[PP-discussions] Libéralisme ?

LHG lhg at revegeneral.org
Sam 2 Juin 17:12:39 CEST 2012


En bref, quelques pistes éclairantes, à défaut d'idées lumineuses (les 
excellents articles de Wikipedia concernant les auteurs, théories et 
courants que je cite constitueront un bon point de départ pour qui veut 
les explorer) :


- L'on attribue généralement la paternité de la doctrine de philosophie 
politique libérale à John Locke (pas celui de Lost ^^), mais il n'est 
pas le premier contractualiste : Hobbes l'a précédé sur ce terrain, et 
Locke et Rousseau furent ses principaux contradicteurs, présentant leurs 
propres visions du contrat social. Hobbes est à ce titre le précurseur 
tant du libéralisme politique que de l'Absolutisme et des totalitarismes 
contemporains. En fait, il est le père de la philosophie politique 
moderne et contemporaine en général, car il est le fondateur de 
l'individualisle et met précisément tout en oeuvre pour lutter contre 
cet individualisme « naturel » qu'il met au jour (le Leviathan comme 
pouvoir absolu né de la fusion des intérêts individuels, force politique 
qui au nom de l'intérêt commun pour la paix reçoit le monopole de la 
violence légitime, tous donnant un peu de liberté pour constituer une 
liberté supérieure, l'État, qui préservera leur sécurité, et donc la 
jouissance de ce qu'il leur reste de liberté).


- Locke définit la liberté comme propriété de soi, c'est à dire à la 
fois responsabilité (je suis seul responsable de mes choix et de mes 
actes) et un ensemble de droits universels (tout individu a droit à la 
liberté d'expression, de circulation, de convictions, etc.). Il édicte 
notamment le principe de tolérance qui fonde notre notion contemporaine 
de laïcité, même si celle-ci est aujourd'hui souvent exploitée (je n'ose 
subbodorer des tentatives de récupération...) dans un sens contraire aux 
thèses de Locke . Cette propriété de soi est un donné universel : tous 
les hommes naissent libres et égaux en droits et en devoirs ; tous sont 
d'emblée responsables. Trois siècles plus tard, Heidegger nous apprend 
que l'appropriation de soi ne va, justement, pas de soi et doit être 
effectuée de manière active par le sujet, de même qu'elle dépend de 
certaines conditions. Marx donnera certaines conditions matérielles ; 
Freud donnera des conditions psychologiques, d'autres mettront au jour 
des conditions sociologiques, etc. L'article vers lequel pointe le lien 
ci-dessous veut montrer en quoi la liberté de l'un est conditionnée par 
celle des autres.

• **Votre tâche**
Poursuivez, s'il vous plaît, le message sur le libéralisme ci-dessus en reprenant juste après sa dernière phrase.

• **Données fournies**

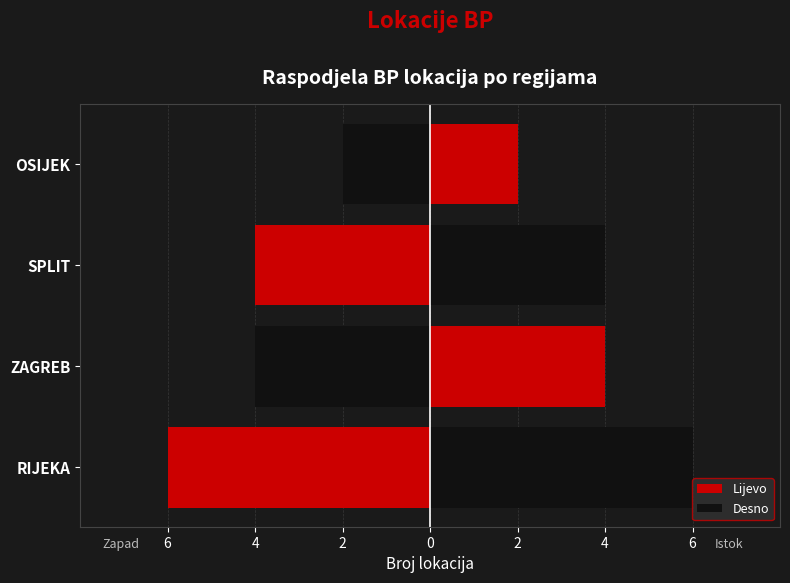

How many values in the Lijevo series are below -4?

1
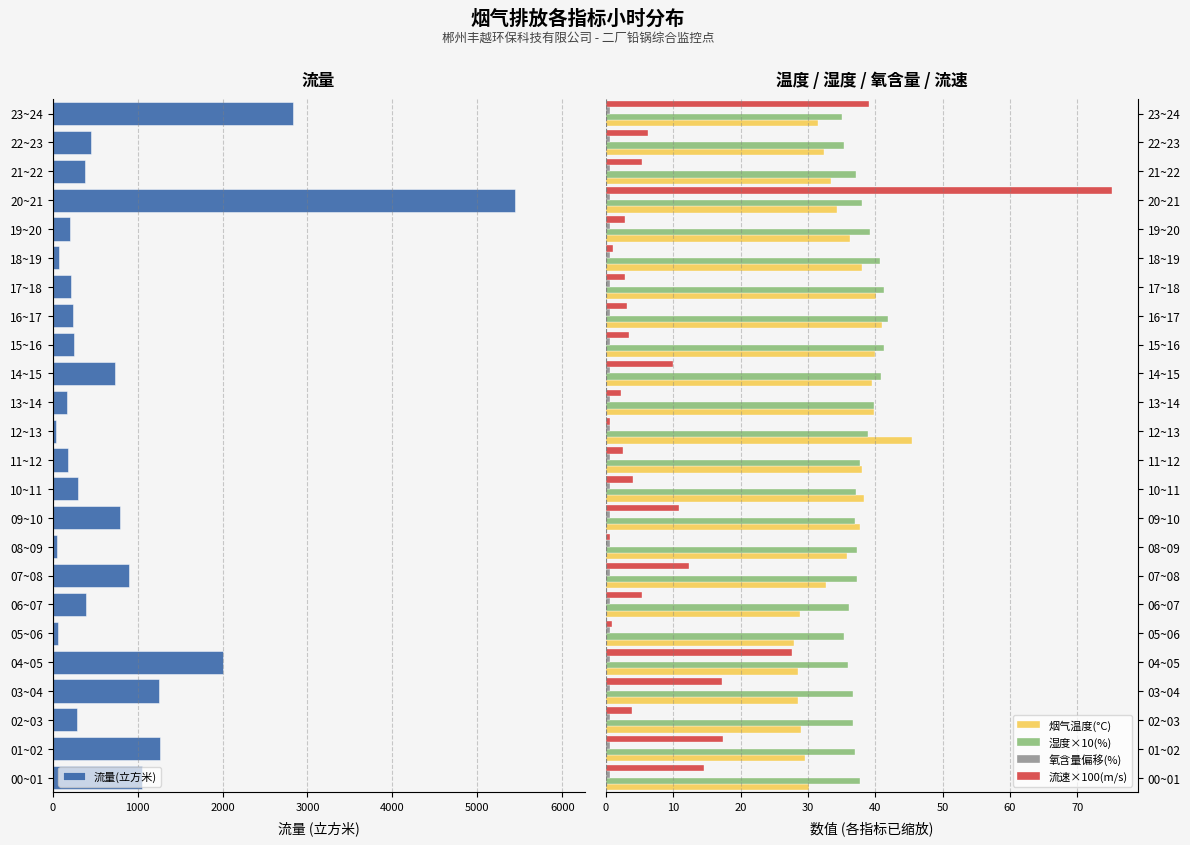

What is the difference between the second highest and minimum values in the 烟气温度(°C) series?

13.1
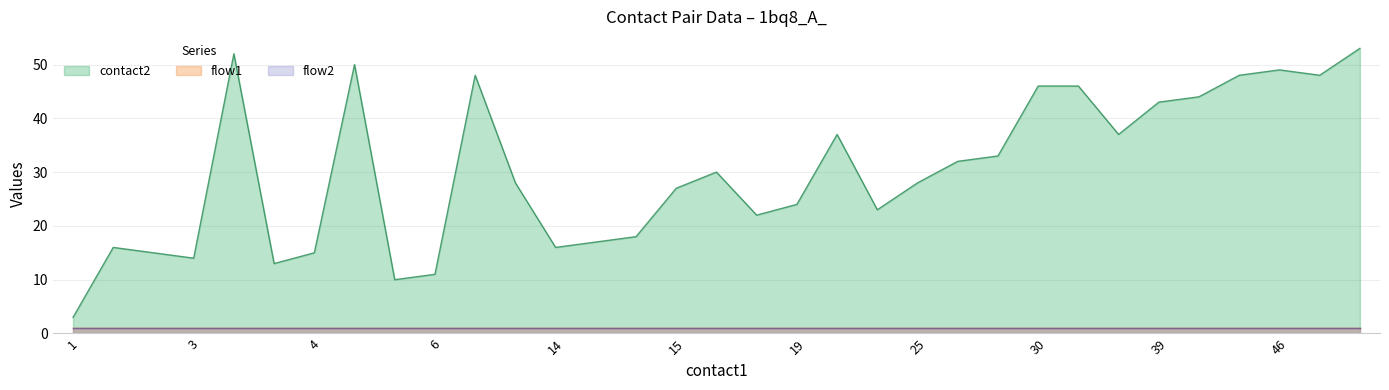

True or false: contact2 has a value of 11 at 6.

True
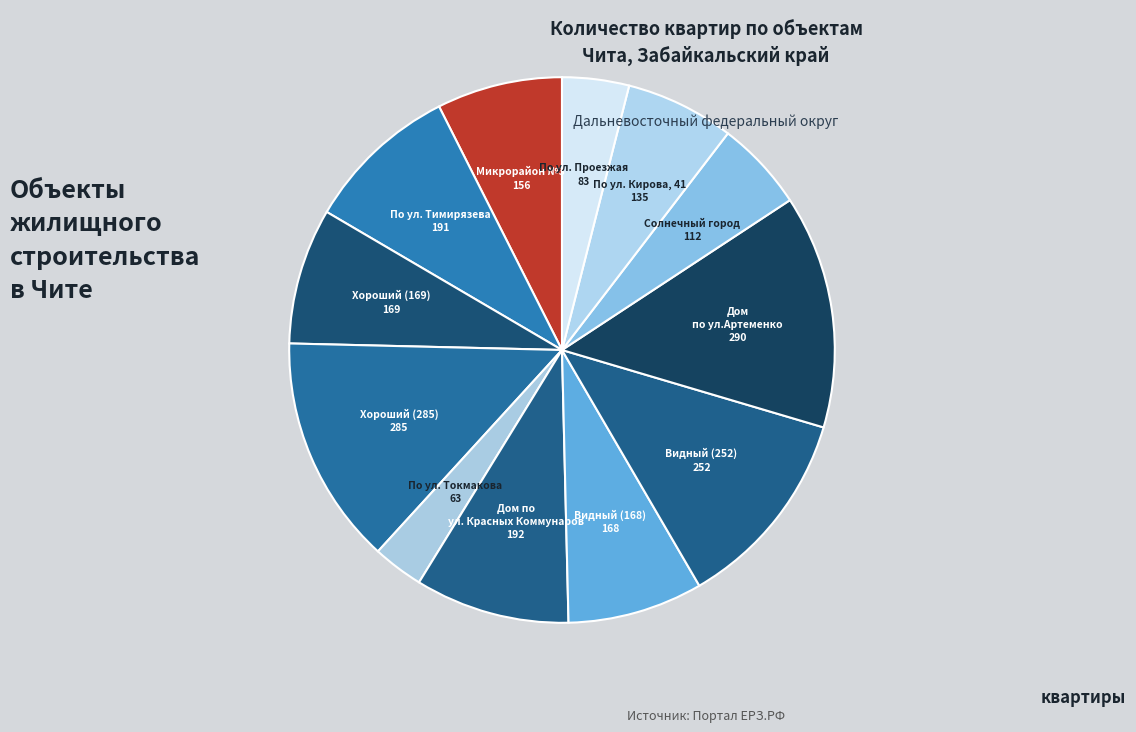

Count the number of slices in the pie.

12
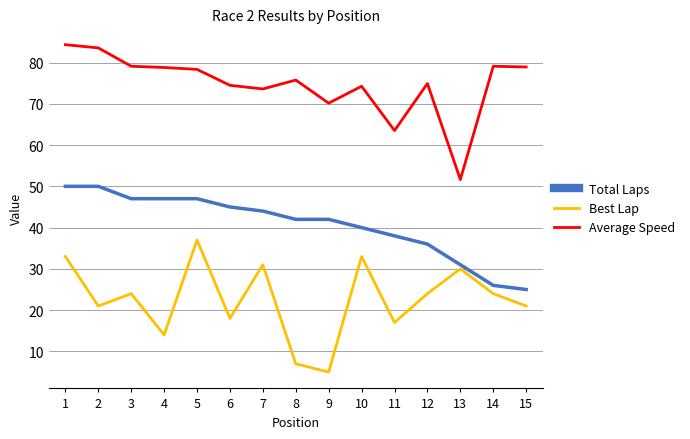

At which label does Best Lap reach its minimum?

9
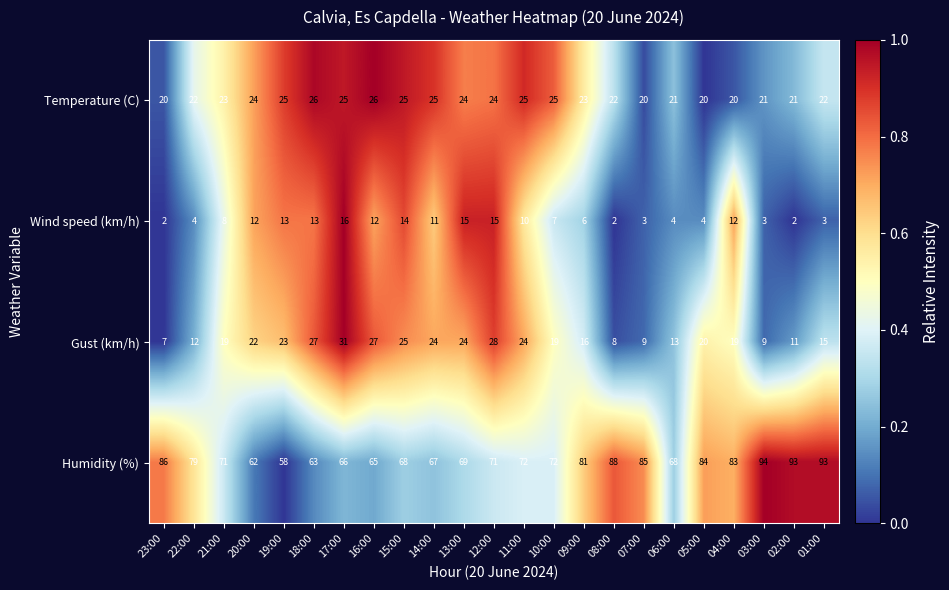

What is the sum of the Humidity (%) values at 23:00 and 07:00?

171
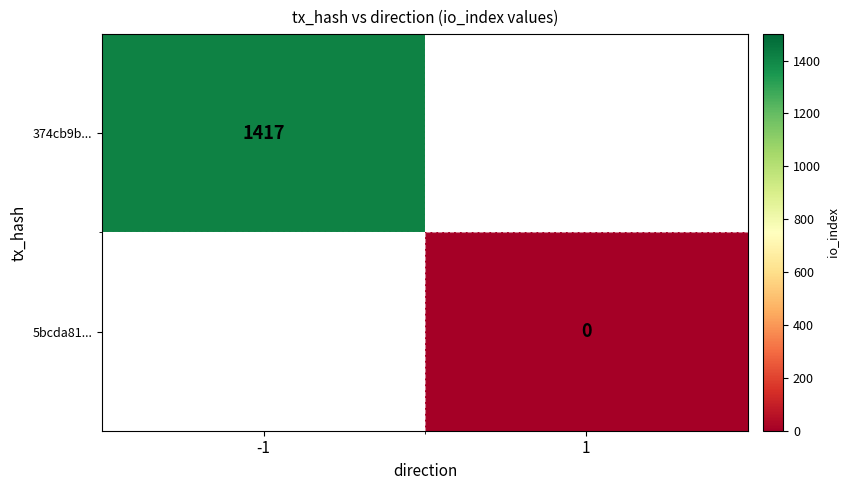

Which label corresponds to the largest value in the chart?

-1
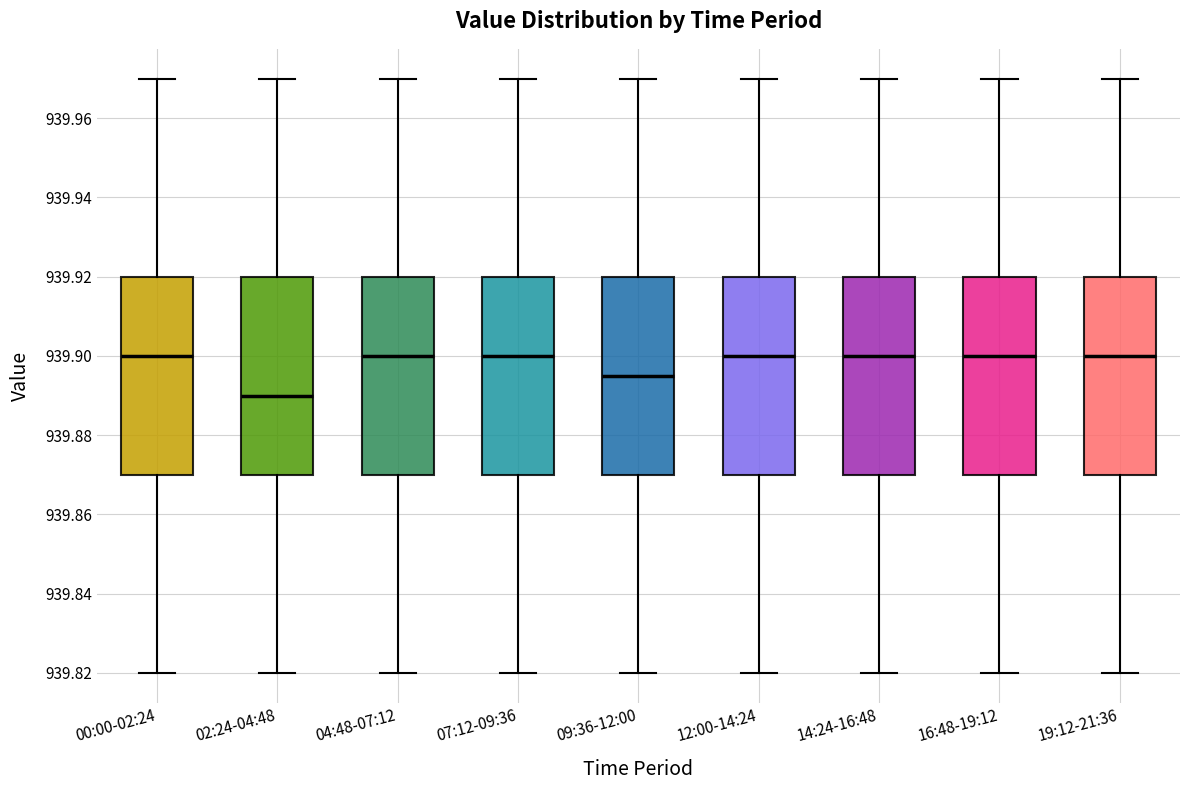

Where does the upper whisker of the box for 04:48-07:12 end on the y-axis? The values are not printed on the chart, so give them approximately, as read against the axis.

939.970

• **Votre réponse**
- Locke et Rousseau inspireront fortement Kant qui définit la liberté 
comme Autonomie : responsabilité qui est à la fois droit et devoir de 
respect mutuel entre les hommes. J'ai écrit un article critique sur ce 
concept d'Autonomie, disponible ici : 
http://revegeneral.org/articles/index.php/ethique/68-articlepouruneethiquecontemporaine 
(pdf : 
http://revegeneral.org/articles/index.php/telecharger-les-articles/articles/article-pour-une-%C3%A9thique-contemporaine/ 
<http://revegeneral.org/articles/index.php/telecharger-les-articles/articles/article-pour-une-%E9thique-contemporaine/> 
)

Notons que si je classe Kant parmi les libéraux, cela est très 
marginal : la plupart de mes confrères ne seront pas d'accord. J'estime 
que Kant est bien un libéral, bien que peu de libéraux s'en réclament en 
tant que tel. Il a néanmoins fortement influencé la pensée libérale 
(mais pas que).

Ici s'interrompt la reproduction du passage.